Peppe's mother and younger sister came in last. As they bawled, they were holding his three-year-old daughter. She had hardly ever seen her fugitive father and turned away from his outstretched arms.
"Is it true you don't eat much, my baby?" he asked.
"Yes," she said.
"Listen to daddy - if you don't eat, you'll never grow up," he said.
"I want to stay small," the three-year-old replied. Peppe Pesce went quiet. In a corner of the room, I had a knot in my stomach.

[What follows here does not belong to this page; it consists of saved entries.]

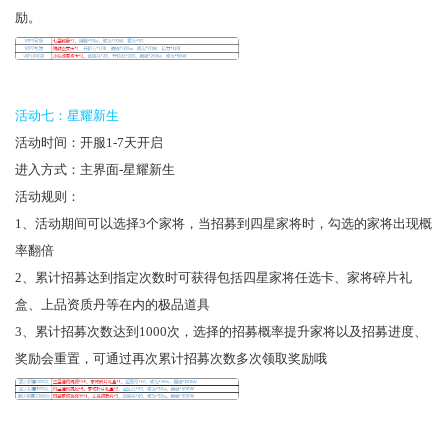
励。
活动七：星耀新生
活动时间：开服1-7天开启
进入方式：主界面-星耀新生
活动规则：
1、活动期间可以选择3个家将，当招募到四星家将时，勾选的家将出现概
率翻倍
2、累计招募达到指定次数时可获得包括四星家将任选卡、家将碎片礼
盒、上品资质丹等在内的极品道具
3、累计招募次数达到1000次，选择的招募概率提升家将以及招募进度、
奖励会重置，可通过再次累计招募次数多次领取奖励哦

Nearly all of the visitors were women. Most men in the Pesce family are now behind bars.
House arrest
Only two weeks ago, in one of the most significant anti-'Ndrangheta trials to date, 42 members of the Pesce clan received a total of 500 years in jail. Peppe Pesce was sentenced to 16 years for Mafia association in absentia, which he will now begin to serve, in a high-security jail.
The net had been closing around Peppe Pesce for months as, one by one, his accomplices had been arrested. Only two weeks ago his wife, who is seven months pregnant, was put under house arrest for passing her husband's orders around.
"This is a major success for the authority of the state. But don't be fooled," said Alessandra Cerreti, who led the investigation and prosecution against the clan.
"These are never individual decisions. Usually they are clan strategies. By sacrificing one they hope to relieve the pressure we are putting on the whole organisation. But it won't work."
As Peppe Pesce was led to a car be taken to jail, the crowds had lined up along the road. He smiled and waved to his family's cheers and claps.
As the first ever 'Ndrangheta boss to surrender to the state was driven away, an old aunt cupped her hand around her mouth and yelled: "Make sure you eat well."